:: Try it ::
Every record should be copied exactly, and the images omitted.

Data entries
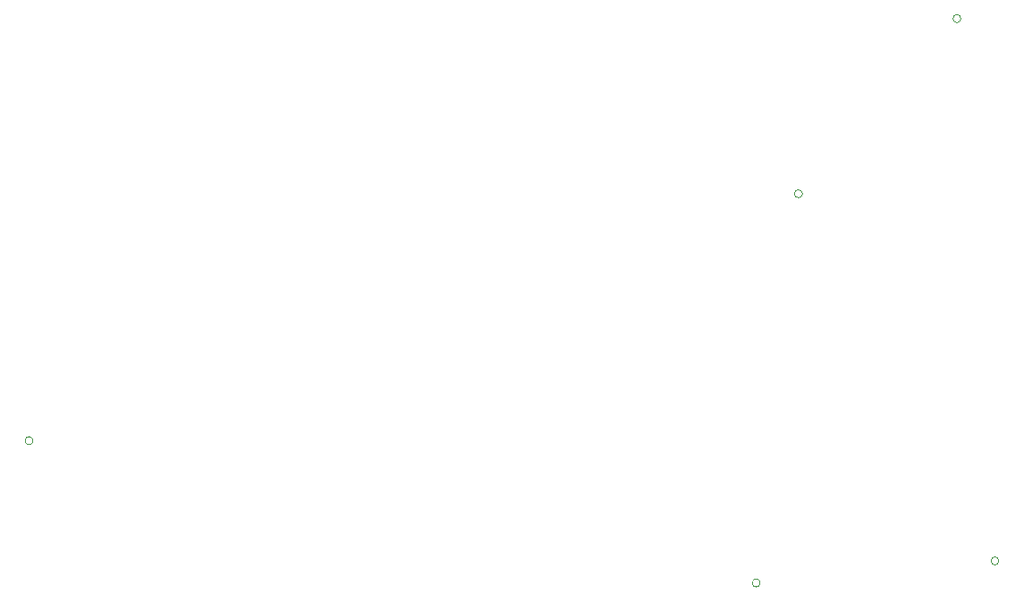
<source format=gbr>
%TF.GenerationSoftware,KiCad,Pcbnew,(5.1.10)-1*%
%TF.CreationDate,2022-02-13T15:12:39-05:00*%
%TF.ProjectId,dispenser,64697370-656e-4736-9572-2e6b69636164,rev?*%
%TF.SameCoordinates,Original*%
%TF.FileFunction,Legend,Bot*%
%TF.FilePolarity,Positive*%
%FSLAX46Y46*%
G04 Gerber Fmt 4.6, Leading zero omitted, Abs format (unit mm)*
G04 Created by KiCad (PCBNEW (5.1.10)-1) date 2022-02-13 15:12:39*
%MOMM*%
%LPD*%
G01*
G04 APERTURE LIST*
%ADD10C,0.120000*%
G04 APERTURE END LIST*
D10*
%TO.C,J7*%
X86538500Y-102412800D02*
G75*
G03*
X86538500Y-102412800I-381000J0D01*
G01*
%TO.C,J8*%
X177981000Y-113802900D02*
G75*
G03*
X177981000Y-113802900I-381000J0D01*
G01*
%TO.C,J10*%
X174383900Y-62400000D02*
G75*
G03*
X174383900Y-62400000I-381000J0D01*
G01*
%TO.C,J11*%
X159381000Y-79002900D02*
G75*
G03*
X159381000Y-79002900I-381000J0D01*
G01*
%TO.C,J12*%
X155381000Y-115902900D02*
G75*
G03*
X155381000Y-115902900I-381000J0D01*
G01*
%TD*%
M02*

</source>
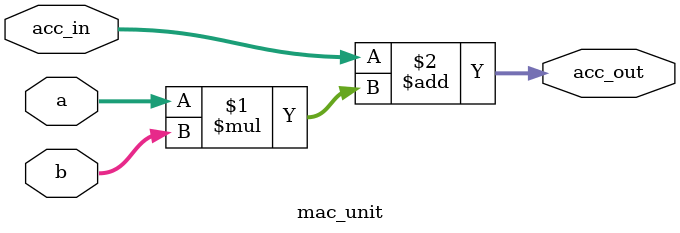
<source format=sv>
module mac_unit #(parameter DATA_WIDTH = 8)(
    input logic signed [DATA_WIDTH-1:0] a,
    input logic signed [DATA_WIDTH-1:0] b,
    input logic signed [2*DATA_WIDTH-1:0] acc_in,
    output logic signed [2*DATA_WIDTH-1:0] acc_out
);
    assign acc_out = acc_in + a * b;
endmodule
</source>
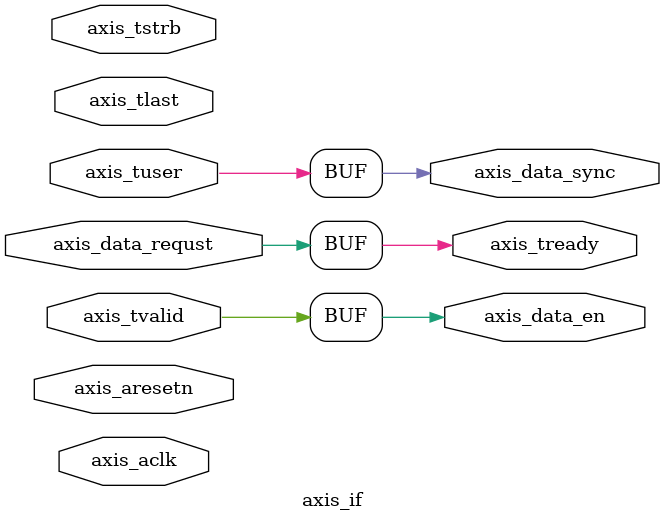
<source format=v>
module axis_if(
	//axi stream interface
	axis_aresetn,				// input wire s00_axis_aresetn
	axis_aclk,        			// input wire s00_axis_aclk
	//.axis_tdata(axis_tdata),     			// input wire [31 : 0] write data
	axis_tvalid,    			// input wire s00_axis_tvalid
	axis_tready,    			// output wire read data ready
	axis_tuser,					// input wire frame sync
	axis_tlast,      			// input wire s00_axis_tlast
	axis_tstrb,      			// input wire [3 : 0] s00_axis_tstrb
	//内部信号
	//.axis_data_out(axis_data_out),
	axis_data_en,				//output axi stream 数据输出使能
	axis_data_sync,				//output axi stream 数据同步
	axis_data_requst,			//input axi stream  数据请求
);
	//system
	input 					axis_aresetn;
	input 					axis_aclk;
	//axi interface 
	input 					axis_tvalid;
	output 					axis_tready;
	input 					axis_tuser;
	input 					axis_tlast; 
	input					axis_tstrb;
	
	//内部信号
	output 					axis_data_en;
    output 					axis_data_sync;	
    input					axis_data_requst;

		//signal
//--------------------------------------------------------------------------//	
	wire 					axis_data_en;
	wire 					axis_data_sync;
	
//--------------------------------------------------------------------------//

//always@(posedge axis_aclk)begin
//	if(!axis_aresetn)begin
//		axis_tready <= 0;
//	end
//	else
//	begin
//		
//	end
//end
assign axis_data_en = axis_tvalid;
assign axis_tready = axis_data_requst;	
assign axis_data_sync = axis_tuser;

//always@(posedge axis_aclk)begin
//	if(!axis_aresetn)begin
//		axis_data_sync <= 0;
//	end
//	else
//	begin
//		if(axis_tuser)begin
//			axis_data_sync <= 1;
//		end
//		else
//		begin
//			axis_data_sync <= 0;
//		end
//	end
//end
	
endmodule











</source>
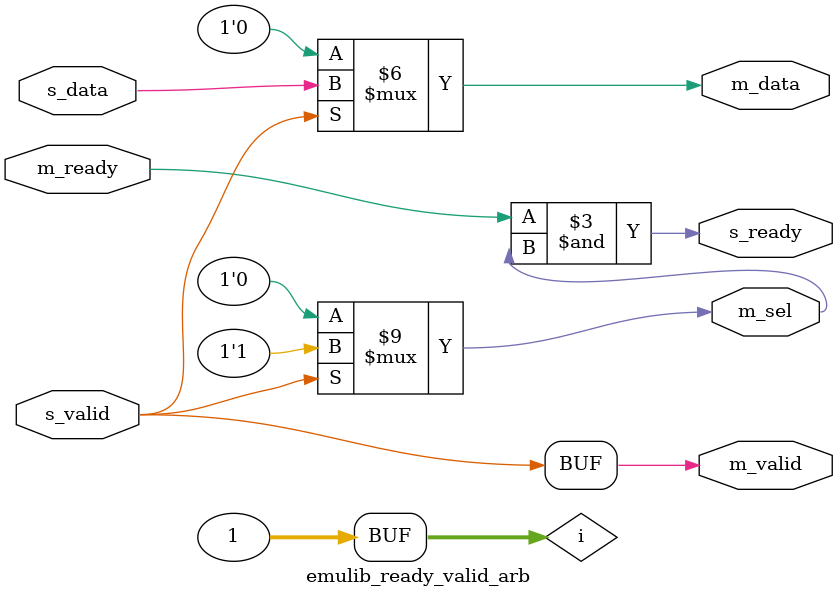
<source format=v>
`resetall
`timescale 1ns / 1ps
`default_nettype none

module emulib_ready_valid_arb #(
    parameter   NUM_S       = 1,
    parameter   DATA_WIDTH  = 1
)(
    input  wire [NUM_S-1:0]             s_valid,
    output wire [NUM_S-1:0]             s_ready,
    input  wire [DATA_WIDTH*NUM_S-1:0]  s_data,

    output wire                         m_valid,
    input  wire                         m_ready,
    output reg  [DATA_WIDTH-1:0]        m_data,
    output reg  [NUM_S-1:0]             m_sel
);

    integer i;

    always @* begin
        m_sel = {NUM_S{1'b0}};
        m_data = {DATA_WIDTH{1'b0}};
        for (i = 0; i < NUM_S; i = i + 1) begin
            if (s_valid[i]) begin
                m_sel = {{(NUM_S-1){1'b0}}, 1'b1} << i;
                m_data = s_data[i * DATA_WIDTH +: DATA_WIDTH];
            end
        end
    end

    assign s_ready = {NUM_S{m_ready}} & m_sel;
    assign m_valid = |s_valid;

endmodule

`resetall

</source>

:: Solution to the exercise ::
<source format=gbr>
%TF.GenerationSoftware,KiCad,Pcbnew,(5.1.10)-1*%
%TF.CreationDate,2022-02-13T15:12:39-05:00*%
%TF.ProjectId,dispenser,64697370-656e-4736-9572-2e6b69636164,rev?*%
%TF.SameCoordinates,Original*%
%TF.FileFunction,Legend,Bot*%
%TF.FilePolarity,Positive*%
%FSLAX46Y46*%
G04 Gerber Fmt 4.6, Leading zero omitted, Abs format (unit mm)*
G04 Created by KiCad (PCBNEW (5.1.10)-1) date 2022-02-13 15:12:39*
%MOMM*%
%LPD*%
G01*
G04 APERTURE LIST*
%ADD10C,0.120000*%
G04 APERTURE END LIST*
D10*
%TO.C,J7*%
X86538500Y-102412800D02*
G75*
G03*
X86538500Y-102412800I-381000J0D01*
G01*
%TO.C,J8*%
X177981000Y-113802900D02*
G75*
G03*
X177981000Y-113802900I-381000J0D01*
G01*
%TO.C,J10*%
X174383900Y-62400000D02*
G75*
G03*
X174383900Y-62400000I-381000J0D01*
G01*
%TO.C,J11*%
X159381000Y-79002900D02*
G75*
G03*
X159381000Y-79002900I-381000J0D01*
G01*
%TO.C,J12*%
X155381000Y-115902900D02*
G75*
G03*
X155381000Y-115902900I-381000J0D01*
G01*
%TD*%
M02*

</source>
<source format=sv>
module mac_unit #(parameter DATA_WIDTH = 8)(
    input logic signed [DATA_WIDTH-1:0] a,
    input logic signed [DATA_WIDTH-1:0] b,
    input logic signed [2*DATA_WIDTH-1:0] acc_in,
    output logic signed [2*DATA_WIDTH-1:0] acc_out
);
    assign acc_out = acc_in + a * b;
endmodule
</source>
<source format=v>
module axis_if(
	//axi stream interface
	axis_aresetn,				// input wire s00_axis_aresetn
	axis_aclk,        			// input wire s00_axis_aclk
	//.axis_tdata(axis_tdata),     			// input wire [31 : 0] write data
	axis_tvalid,    			// input wire s00_axis_tvalid
	axis_tready,    			// output wire read data ready
	axis_tuser,					// input wire frame sync
	axis_tlast,      			// input wire s00_axis_tlast
	axis_tstrb,      			// input wire [3 : 0] s00_axis_tstrb
	//内部信号
	//.axis_data_out(axis_data_out),
	axis_data_en,				//output axi stream 数据输出使能
	axis_data_sync,				//output axi stream 数据同步
	axis_data_requst,			//input axi stream  数据请求
);
	//system
	input 					axis_aresetn;
	input 					axis_aclk;
	//axi interface 
	input 					axis_tvalid;
	output 					axis_tready;
	input 					axis_tuser;
	input 					axis_tlast; 
	input					axis_tstrb;
	
	//内部信号
	output 					axis_data_en;
    output 					axis_data_sync;	
    input					axis_data_requst;

		//signal
//--------------------------------------------------------------------------//	
	wire 					axis_data_en;
	wire 					axis_data_sync;
	
//--------------------------------------------------------------------------//

//always@(posedge axis_aclk)begin
//	if(!axis_aresetn)begin
//		axis_tready <= 0;
//	end
//	else
//	begin
//		
//	end
//end
assign axis_data_en = axis_tvalid;
assign axis_tready = axis_data_requst;	
assign axis_data_sync = axis_tuser;

//always@(posedge axis_aclk)begin
//	if(!axis_aresetn)begin
//		axis_data_sync <= 0;
//	end
//	else
//	begin
//		if(axis_tuser)begin
//			axis_data_sync <= 1;
//		end
//		else
//		begin
//			axis_data_sync <= 0;
//		end
//	end
//end
	
endmodule











</source>
<source format=v>
`resetall
`timescale 1ns / 1ps
`default_nettype none

module emulib_ready_valid_arb #(
    parameter   NUM_S       = 1,
    parameter   DATA_WIDTH  = 1
)(
    input  wire [NUM_S-1:0]             s_valid,
    output wire [NUM_S-1:0]             s_ready,
    input  wire [DATA_WIDTH*NUM_S-1:0]  s_data,

    output wire                         m_valid,
    input  wire                         m_ready,
    output reg  [DATA_WIDTH-1:0]        m_data,
    output reg  [NUM_S-1:0]             m_sel
);

    integer i;

    always @* begin
        m_sel = {NUM_S{1'b0}};
        m_data = {DATA_WIDTH{1'b0}};
        for (i = 0; i < NUM_S; i = i + 1) begin
            if (s_valid[i]) begin
                m_sel = {{(NUM_S-1){1'b0}}, 1'b1} << i;
                m_data = s_data[i * DATA_WIDTH +: DATA_WIDTH];
            end
        end
    end

    assign s_ready = {NUM_S{m_ready}} & m_sel;
    assign m_valid = |s_valid;

endmodule

`resetall

</source>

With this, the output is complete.